Quando è arrivato in ospedale, al San Jacopo di Pistoia, è stato inizialmente ricoverato nel reparto Covid, poi spostato in terapia intensiva e infine all’Ospedale di Careggi dove ha avuto necessità dell’Ecmo, un macchinario per la respirazione artificiale. Un calvario lungo un mese nel quale l’insegnante è rimasto vigile fino all’ultimo. «Mi affidavo alla speranza, da sola in casa malata di Covid, in attesa di ricevere le cure dell’Usca. Il medico di famiglia si è dimostrato sempre molto infastidito dalle mie chiamate, mi rispose “È sano, guarirà”, non riesco a togliermi questa frase dalla testa».
In quei giorni, con il marito ricoverato in gravissime condizioni in ospedale, Olga viene a sapere tramite un loro amico medico di una cura sperimentale in Toscana con anticorpi monoclonali e fa di tutto affinché venga curato anche così, anche in quell’occasione però era ormai troppo tardi.
«Chiederò giustizia per mio marito»
Olga è nel salotto della loro casa, arredata con tutti i ricordi dei loro viaggi insieme, una vita passata in giro per il mondo mano nella mano. Tanti i progetti rimasti nel cassetto aspettando il pensionamento del marito. Dietro di lei un cartellone con una foto del suo Roberto e le dediche dei ragazzi che in centinaia hanno voluto salutarlo nel giorno dei funerali. Le conserva gelosamente, ascolta le storie e i ricordi di ognuno di loro nella speranza di poter sentire di nuovo quel calore tramite i racconti di chi lo conosceva. Non c’è stato neppure il tempo di fermarsi per realizzare l’accaduto, immediatamente ha dovuto accantonare quelle sensazioni per lottare con tutte le sue forze per Roberto. La loro storia, in questi giorni, si è intrecciata a quella di Giuseppina Pinelli docente di Calamonaci (Agrigento) morta di Covid il giorno in cui si sarebbe dovuta vaccinare. La sorella della donna, residente in Piemonte ha contattato Olga dopo aver letto la sua storia sui giornali. «Mi ha chiamato la sorella della docente morta in Sicilia, Caterina Pinelli, anche lei lavora a scuola ed è la figura di riferimento per il Covid. La nostra volontà è certamente quella di unire le forze e contattare un avvocato per fare causa al Ministero della Salute per aver aperto le scuole senza prima vaccinare gli insegnanti - ha raccontato Olga - Fonderemo un comitato per chiedere giustizia per tutti i professori morti di Covid in attesa di vaccino. Non ci fermeremo».

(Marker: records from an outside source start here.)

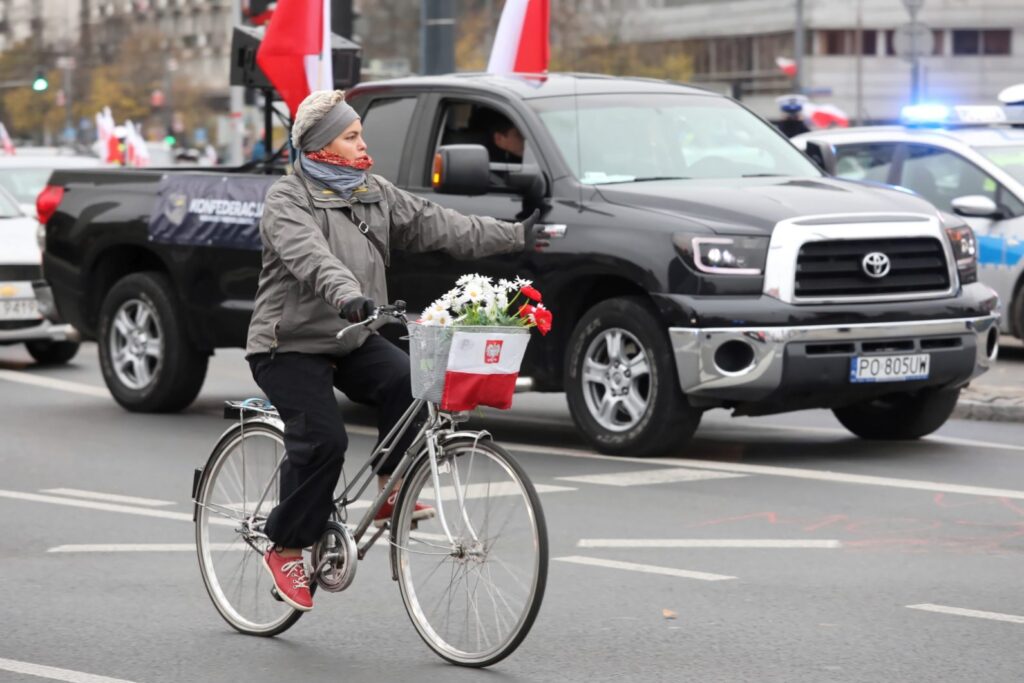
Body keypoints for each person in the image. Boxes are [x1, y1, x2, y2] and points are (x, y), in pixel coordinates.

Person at [245, 90, 541, 612]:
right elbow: (312, 258)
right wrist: (349, 297)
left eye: (361, 134)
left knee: (411, 380)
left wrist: (517, 236)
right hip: (287, 345)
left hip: (351, 337)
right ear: (321, 145)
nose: (364, 145)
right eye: (351, 136)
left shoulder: (373, 192)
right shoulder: (288, 199)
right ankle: (286, 546)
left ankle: (390, 487)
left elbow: (442, 225)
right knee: (323, 441)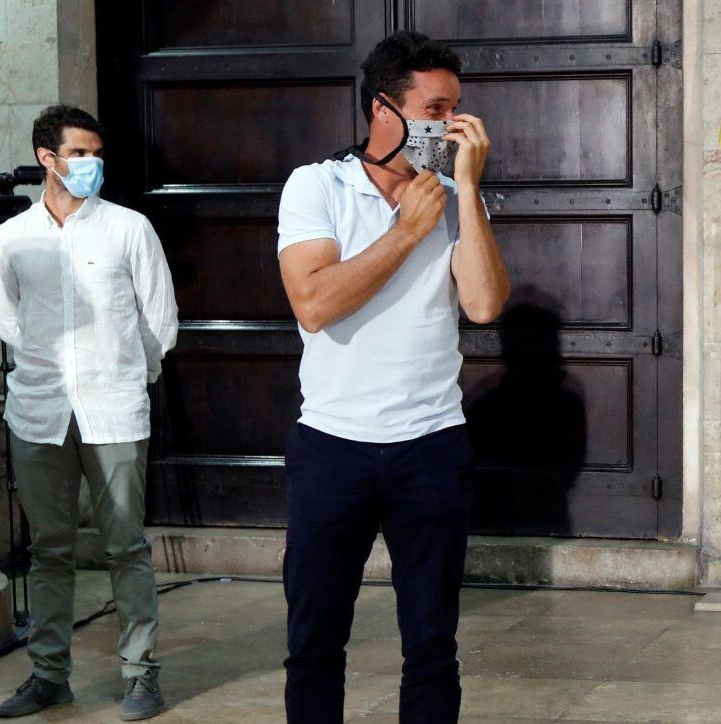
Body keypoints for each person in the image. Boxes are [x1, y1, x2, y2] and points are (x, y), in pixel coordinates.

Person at [276, 31, 510, 723]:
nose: (454, 126)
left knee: (432, 643)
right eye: (437, 109)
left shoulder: (451, 194)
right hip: (332, 446)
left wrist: (465, 187)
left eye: (458, 108)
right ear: (385, 109)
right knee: (315, 641)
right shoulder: (317, 185)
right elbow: (314, 304)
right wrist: (405, 233)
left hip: (432, 445)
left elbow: (485, 303)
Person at [0, 104, 178, 720]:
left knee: (126, 545)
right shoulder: (12, 237)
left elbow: (159, 322)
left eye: (97, 153)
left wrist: (129, 375)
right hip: (39, 411)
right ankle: (49, 675)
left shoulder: (129, 228)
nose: (91, 164)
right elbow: (9, 323)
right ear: (48, 159)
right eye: (78, 153)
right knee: (49, 549)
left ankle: (140, 673)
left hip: (113, 408)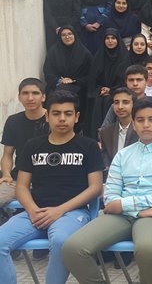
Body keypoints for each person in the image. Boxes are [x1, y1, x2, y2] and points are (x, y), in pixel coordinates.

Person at [63, 97, 152, 284]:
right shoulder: (123, 155)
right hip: (122, 215)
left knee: (149, 249)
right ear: (134, 124)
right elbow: (110, 196)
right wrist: (138, 210)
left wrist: (123, 205)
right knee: (73, 248)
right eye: (140, 120)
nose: (146, 125)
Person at [0, 90, 103, 284]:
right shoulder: (33, 145)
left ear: (76, 117)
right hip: (35, 212)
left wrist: (59, 210)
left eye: (68, 113)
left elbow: (95, 188)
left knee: (60, 241)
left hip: (72, 213)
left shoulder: (88, 146)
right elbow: (21, 186)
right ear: (47, 116)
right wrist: (32, 210)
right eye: (56, 113)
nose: (62, 118)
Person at [0, 78, 49, 206]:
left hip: (49, 179)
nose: (30, 98)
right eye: (25, 93)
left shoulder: (54, 119)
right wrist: (6, 175)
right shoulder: (13, 121)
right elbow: (7, 154)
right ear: (19, 97)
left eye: (35, 93)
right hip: (19, 178)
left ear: (43, 97)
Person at [98, 87, 139, 171]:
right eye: (116, 102)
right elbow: (106, 163)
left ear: (134, 105)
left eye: (125, 102)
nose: (120, 107)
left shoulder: (141, 130)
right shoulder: (105, 132)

Unire le forze per cercare, insieme, di combattere contro giganti. «Non so come vivere senza di lui, mi aggrappo a questo per andare avanti. Non mi riporterà Roberto indietro ma voglio rivendicare questa morte assurda» . Tra gli effetti personali del professore, consegnati alla famiglia dopo la morte dell’uomo, Olga ha trovato alcuni pezzi di carta assorbente utilizzati come fogli sui quali aveva scritto a penna alcune formule matematiche. Dalla terapia intensiva, pochi giorni prima di morire, Roberto ha continuato ad aiutare i suoi ragazzi mandando loro le correzioni di alcuni esercizi. Un gesto che, più di altri, racconta la dedizione del “professore gentile” innamorato dei suoi studenti.